Project setup + traffic source listing Required You typically must define a project and list the traffic sources where you’ll place links/tools. This supports compliance and tracking hygiene.
Brand approval (program level) Possible Some Travelpayouts programs connect instantly; others require manual brand approval. BikesBooking may be instant or reviewed depending on current brand settings.
Allowed promotion types Mandatory Your program card indicates: Content creation allowed; Cashback allowed (any channels). Not allowed: travel business, coupons / promo codes, and media buying.
Paid search restrictions Restricted Your program card notes paid search is allowed only without using the brand name or logo. This aligns with common Travelpayouts advertiser rules that prohibit brand bidding.
Compliance / anti-fraud Required Travelpayouts policy emphasizes using only agreed traffic types; non-agreed/prohibited sources can lead to blocking or removal.
What usually gets affiliates approved faster
  • Clear traffic source (live site, established social channel) with travel content
  • Destination pages or itinerary content relevant to rentals (scooter/motorbike/bike)
  • Promotion plan aligned with BikesBooking allowed types (content-first)
  • No coupon scraping / media-buying patterns (explicitly disallowed here)
Common rejection / removal risks
  • Brand bidding (using BikesBooking brand terms/logos in paid search)
  • Running coupons/promo codes, deal sites, or voucher positioning (disallowed)
  • Media buying / arbitrage traffic (disallowed for this program)

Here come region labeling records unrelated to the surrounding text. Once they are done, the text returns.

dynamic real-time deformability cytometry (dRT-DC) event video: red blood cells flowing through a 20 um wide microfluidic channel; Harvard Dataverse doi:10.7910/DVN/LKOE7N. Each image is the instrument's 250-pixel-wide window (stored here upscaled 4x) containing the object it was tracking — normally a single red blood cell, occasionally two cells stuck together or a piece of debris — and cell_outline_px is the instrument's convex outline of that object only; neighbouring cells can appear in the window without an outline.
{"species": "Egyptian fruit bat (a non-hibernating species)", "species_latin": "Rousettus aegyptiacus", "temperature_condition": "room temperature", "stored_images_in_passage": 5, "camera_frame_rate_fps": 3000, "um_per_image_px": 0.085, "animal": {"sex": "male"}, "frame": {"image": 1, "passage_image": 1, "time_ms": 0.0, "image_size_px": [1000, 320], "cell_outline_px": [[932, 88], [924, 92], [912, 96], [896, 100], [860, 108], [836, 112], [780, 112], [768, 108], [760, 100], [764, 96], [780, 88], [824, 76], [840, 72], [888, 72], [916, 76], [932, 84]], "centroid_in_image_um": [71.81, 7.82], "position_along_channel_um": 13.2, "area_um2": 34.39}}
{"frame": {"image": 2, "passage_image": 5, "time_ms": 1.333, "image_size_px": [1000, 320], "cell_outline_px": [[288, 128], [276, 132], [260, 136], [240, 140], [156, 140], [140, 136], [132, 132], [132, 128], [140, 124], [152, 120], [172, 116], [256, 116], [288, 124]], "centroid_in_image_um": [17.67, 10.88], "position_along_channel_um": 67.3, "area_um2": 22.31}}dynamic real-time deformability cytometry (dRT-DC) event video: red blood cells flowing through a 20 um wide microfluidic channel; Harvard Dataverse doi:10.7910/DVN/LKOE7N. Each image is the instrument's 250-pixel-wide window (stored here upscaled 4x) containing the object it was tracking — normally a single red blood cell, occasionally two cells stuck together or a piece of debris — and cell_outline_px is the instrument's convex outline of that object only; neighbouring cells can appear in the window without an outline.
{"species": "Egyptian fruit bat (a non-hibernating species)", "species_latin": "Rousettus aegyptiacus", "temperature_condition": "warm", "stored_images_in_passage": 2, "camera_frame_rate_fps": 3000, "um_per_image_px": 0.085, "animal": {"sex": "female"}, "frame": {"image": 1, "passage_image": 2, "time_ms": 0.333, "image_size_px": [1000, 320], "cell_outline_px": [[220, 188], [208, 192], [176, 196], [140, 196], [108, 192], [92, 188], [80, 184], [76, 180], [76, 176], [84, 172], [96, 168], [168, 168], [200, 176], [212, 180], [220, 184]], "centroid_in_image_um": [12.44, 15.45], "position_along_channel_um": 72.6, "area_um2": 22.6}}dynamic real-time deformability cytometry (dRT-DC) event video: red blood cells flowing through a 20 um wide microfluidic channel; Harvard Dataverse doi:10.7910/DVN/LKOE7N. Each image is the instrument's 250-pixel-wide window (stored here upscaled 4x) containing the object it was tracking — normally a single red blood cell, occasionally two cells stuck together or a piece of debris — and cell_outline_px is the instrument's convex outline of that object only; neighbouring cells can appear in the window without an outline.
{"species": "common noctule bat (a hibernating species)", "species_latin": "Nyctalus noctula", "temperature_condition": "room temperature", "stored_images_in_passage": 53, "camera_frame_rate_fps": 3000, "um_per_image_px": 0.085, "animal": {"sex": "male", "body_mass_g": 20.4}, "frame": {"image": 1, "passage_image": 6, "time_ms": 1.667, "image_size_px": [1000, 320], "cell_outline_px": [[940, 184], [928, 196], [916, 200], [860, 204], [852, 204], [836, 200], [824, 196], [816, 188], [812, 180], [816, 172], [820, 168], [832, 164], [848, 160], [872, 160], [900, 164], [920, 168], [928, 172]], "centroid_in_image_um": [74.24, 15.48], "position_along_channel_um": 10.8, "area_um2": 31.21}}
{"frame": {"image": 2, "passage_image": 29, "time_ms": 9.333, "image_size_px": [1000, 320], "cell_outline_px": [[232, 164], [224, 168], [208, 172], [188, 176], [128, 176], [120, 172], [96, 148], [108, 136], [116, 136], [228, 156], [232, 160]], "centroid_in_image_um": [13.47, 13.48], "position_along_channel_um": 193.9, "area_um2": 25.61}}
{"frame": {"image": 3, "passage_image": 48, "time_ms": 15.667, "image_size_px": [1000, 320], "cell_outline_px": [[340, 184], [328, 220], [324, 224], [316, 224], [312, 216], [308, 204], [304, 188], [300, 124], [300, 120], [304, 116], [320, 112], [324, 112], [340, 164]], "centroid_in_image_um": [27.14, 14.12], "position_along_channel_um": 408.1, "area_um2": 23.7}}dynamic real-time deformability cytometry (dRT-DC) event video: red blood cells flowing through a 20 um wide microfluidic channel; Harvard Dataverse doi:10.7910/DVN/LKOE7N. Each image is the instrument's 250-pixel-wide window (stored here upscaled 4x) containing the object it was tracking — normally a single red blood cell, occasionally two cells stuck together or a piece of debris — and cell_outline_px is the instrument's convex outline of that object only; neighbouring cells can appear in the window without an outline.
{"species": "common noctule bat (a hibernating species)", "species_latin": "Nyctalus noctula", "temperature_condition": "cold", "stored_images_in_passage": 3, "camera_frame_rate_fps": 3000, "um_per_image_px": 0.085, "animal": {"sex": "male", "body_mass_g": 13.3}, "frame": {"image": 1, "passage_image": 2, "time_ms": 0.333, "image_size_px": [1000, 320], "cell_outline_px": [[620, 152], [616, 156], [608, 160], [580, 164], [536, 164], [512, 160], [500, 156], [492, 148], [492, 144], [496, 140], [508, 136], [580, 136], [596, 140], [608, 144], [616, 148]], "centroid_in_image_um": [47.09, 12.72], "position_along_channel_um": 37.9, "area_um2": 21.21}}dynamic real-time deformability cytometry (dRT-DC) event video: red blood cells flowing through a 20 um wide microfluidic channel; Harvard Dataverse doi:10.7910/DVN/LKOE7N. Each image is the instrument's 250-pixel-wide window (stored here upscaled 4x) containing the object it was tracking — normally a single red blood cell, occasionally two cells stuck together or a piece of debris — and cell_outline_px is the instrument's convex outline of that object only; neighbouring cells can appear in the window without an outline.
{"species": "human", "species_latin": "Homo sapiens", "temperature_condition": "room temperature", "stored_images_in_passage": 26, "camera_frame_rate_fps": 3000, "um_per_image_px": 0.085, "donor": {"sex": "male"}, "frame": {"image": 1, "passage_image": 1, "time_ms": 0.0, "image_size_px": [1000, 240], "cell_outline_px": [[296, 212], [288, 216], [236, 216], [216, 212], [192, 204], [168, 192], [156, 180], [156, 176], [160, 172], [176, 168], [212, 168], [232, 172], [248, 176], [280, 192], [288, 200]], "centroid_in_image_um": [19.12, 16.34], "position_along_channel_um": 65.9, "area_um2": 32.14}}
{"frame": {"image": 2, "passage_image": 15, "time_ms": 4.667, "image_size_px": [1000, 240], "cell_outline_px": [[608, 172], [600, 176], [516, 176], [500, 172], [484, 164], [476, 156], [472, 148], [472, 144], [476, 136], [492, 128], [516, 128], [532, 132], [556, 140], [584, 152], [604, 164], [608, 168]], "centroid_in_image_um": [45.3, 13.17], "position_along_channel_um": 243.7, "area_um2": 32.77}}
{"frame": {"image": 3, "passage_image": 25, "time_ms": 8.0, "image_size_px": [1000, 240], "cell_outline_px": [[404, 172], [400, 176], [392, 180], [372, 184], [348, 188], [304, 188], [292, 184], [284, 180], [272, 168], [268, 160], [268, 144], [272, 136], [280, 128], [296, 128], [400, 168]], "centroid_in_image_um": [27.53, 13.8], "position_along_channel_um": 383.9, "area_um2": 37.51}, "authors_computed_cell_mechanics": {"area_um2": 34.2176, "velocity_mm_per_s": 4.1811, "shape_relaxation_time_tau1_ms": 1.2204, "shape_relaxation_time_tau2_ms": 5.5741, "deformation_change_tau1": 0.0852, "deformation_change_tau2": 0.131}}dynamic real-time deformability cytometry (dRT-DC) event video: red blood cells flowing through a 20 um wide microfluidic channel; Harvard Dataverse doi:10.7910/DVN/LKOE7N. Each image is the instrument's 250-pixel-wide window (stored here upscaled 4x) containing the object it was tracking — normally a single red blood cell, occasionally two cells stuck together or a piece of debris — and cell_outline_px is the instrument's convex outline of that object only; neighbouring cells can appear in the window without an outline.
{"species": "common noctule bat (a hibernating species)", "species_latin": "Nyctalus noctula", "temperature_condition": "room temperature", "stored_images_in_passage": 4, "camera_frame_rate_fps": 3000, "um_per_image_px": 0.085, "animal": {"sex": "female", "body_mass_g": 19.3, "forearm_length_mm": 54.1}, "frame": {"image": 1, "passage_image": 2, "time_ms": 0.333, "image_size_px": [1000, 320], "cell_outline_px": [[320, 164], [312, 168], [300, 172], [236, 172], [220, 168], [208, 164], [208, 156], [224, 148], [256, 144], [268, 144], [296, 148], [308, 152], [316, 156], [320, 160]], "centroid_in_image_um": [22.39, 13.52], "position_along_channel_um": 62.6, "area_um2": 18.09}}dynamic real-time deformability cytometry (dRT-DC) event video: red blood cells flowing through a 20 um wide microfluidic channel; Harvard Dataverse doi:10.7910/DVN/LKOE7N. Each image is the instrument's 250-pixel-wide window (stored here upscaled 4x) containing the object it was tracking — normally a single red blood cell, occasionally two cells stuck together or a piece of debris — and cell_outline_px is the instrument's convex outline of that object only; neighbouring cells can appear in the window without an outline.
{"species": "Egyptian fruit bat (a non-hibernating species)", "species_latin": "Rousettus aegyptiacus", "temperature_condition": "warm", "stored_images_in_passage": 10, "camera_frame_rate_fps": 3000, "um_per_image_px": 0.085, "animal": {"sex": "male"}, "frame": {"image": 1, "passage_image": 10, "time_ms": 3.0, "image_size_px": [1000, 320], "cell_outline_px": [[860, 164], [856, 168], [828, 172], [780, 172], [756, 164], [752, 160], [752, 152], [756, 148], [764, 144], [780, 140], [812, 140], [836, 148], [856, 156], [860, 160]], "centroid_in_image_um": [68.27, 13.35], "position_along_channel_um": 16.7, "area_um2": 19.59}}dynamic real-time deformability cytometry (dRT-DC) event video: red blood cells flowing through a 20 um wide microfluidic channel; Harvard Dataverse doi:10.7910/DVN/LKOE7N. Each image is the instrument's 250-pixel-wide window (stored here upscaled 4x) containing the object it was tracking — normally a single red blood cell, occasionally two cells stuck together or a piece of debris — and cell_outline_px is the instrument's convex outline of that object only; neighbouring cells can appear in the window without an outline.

  • Low-quality or suspicious traffic patterns (bot-like or incentivized outside allowed cashback rules)
Plain-English summary:
Approval is straightforward if you’re a content publisher: sign up on Travelpayouts, create a project, add your site/social traffic source, then connect to BikesBooking. The most important “approval requirement” is not a formality — it’s staying within the allowed promotion types (content/cashback allowed; coupons/media buying/travel business not allowed; paid search must avoid brand terms/logos).
Visitor takeaway: BikesBooking is best suited for travel content publishers on Travelpayouts. If your promotion strategy relies on coupons, promo codes, or media buying, you’re likely to run into restrictions or disapproval. Keep it content-led and compliance-clean for smooth onboarding and stable payouts.